Date: November 12, 2020 By: /s/ Lynn Seely
    Lynn Seely
    Principal Executive Officer
This certification accompanies the Form 10-Q to which it relates, is not deemed filed with the Securities and Exchange Commission and is not to be incorporated by reference into any filing of the Company under the Securities Act of 1933, as amended, or the Exchange Act (whether made before or after the date of the Form 10-Q), irrespective of any general incorporation language contained in such filing.




Exhibit 32.2

CERTIFICATION PURSUANT TO 18 U.S.C. SECTION 1350,
AS ADOPTED PURSUANT TO
SECTION 906 OF THE SARBANES-OXLEY ACT OF 2002
In connection with the Quarterly Report on Form 10-Q of Myovant Sciences Ltd. (the “Company”) for the period ended September 30, 2020 as filed with the Securities and Exchange Commission on the date hereof (the “Report”), the undersigned, Frank Karbe, Principal Financial Officer of the Company, hereby certifies, pursuant to the requirement set forth in Rule 13a-14(b) of the Securities Exchange Act of 1934, as amended (the “Exchange Act”), and 18 U.S.C. Section 1350, that to the best of his knowledge: 
(1)the Report fully complies with the requirements of Section 13(a) or 15(d) of the Exchange Act; and
(2)the information contained in the Report fairly presents, in all material respects, the financial condition and results of operations of the Company.

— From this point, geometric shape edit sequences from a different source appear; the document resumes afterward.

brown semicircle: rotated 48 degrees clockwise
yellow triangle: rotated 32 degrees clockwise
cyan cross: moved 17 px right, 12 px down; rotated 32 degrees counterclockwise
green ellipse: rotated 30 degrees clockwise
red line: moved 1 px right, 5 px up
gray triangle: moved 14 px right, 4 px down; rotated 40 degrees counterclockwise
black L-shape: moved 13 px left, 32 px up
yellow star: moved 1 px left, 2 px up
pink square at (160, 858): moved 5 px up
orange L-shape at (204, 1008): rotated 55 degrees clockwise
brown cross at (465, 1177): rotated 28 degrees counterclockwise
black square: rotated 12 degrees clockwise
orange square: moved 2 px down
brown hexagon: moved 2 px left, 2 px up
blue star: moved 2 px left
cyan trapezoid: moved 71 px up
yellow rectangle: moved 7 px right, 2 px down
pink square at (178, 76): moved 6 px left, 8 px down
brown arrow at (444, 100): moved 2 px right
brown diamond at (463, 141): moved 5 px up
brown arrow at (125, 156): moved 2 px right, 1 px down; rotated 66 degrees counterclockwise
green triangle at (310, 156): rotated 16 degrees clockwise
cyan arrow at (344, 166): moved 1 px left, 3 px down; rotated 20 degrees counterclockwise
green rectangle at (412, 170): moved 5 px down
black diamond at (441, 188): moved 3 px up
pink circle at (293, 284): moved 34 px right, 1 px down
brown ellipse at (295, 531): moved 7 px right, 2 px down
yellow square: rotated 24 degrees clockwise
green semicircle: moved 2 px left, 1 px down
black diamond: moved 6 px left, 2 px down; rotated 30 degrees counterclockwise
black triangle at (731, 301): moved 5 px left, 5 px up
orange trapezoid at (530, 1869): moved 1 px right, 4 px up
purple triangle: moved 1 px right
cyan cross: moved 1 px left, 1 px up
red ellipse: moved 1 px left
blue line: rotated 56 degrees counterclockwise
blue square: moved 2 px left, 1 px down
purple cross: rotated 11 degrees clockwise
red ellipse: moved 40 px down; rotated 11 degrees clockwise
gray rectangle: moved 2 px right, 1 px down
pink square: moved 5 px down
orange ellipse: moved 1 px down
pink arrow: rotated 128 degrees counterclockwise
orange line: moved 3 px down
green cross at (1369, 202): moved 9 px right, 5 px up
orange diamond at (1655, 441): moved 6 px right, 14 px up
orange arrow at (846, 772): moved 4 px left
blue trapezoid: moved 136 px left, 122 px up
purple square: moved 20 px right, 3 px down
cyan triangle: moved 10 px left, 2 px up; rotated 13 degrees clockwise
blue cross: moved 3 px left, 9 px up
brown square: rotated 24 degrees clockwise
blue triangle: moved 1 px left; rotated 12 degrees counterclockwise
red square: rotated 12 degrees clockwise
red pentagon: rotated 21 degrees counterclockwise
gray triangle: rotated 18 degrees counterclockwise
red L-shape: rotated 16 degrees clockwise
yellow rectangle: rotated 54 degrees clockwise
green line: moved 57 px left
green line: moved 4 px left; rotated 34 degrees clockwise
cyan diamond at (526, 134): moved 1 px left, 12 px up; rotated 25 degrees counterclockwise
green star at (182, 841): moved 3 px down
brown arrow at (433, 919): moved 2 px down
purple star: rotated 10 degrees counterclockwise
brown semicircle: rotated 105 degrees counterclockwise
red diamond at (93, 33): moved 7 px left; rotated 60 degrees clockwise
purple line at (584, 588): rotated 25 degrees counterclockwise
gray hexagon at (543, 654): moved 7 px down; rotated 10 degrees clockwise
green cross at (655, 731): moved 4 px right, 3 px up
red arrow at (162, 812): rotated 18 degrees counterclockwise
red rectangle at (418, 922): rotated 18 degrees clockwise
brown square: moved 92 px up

Date: November 12, 2020 By: /s/ Frank Karbe
    Frank Karbe
    Principal Financial and Accounting Officer
This certification accompanies the Form 10-Q to which it relates, is not deemed filed with the Securities and Exchange Commission and is not to be incorporated by reference into any filing of the Company under the Securities Act of 1933, as amended, or the Exchange Act (whether made before or after the date of the Form 10-Q), irrespective of any general incorporation language contained in such filing.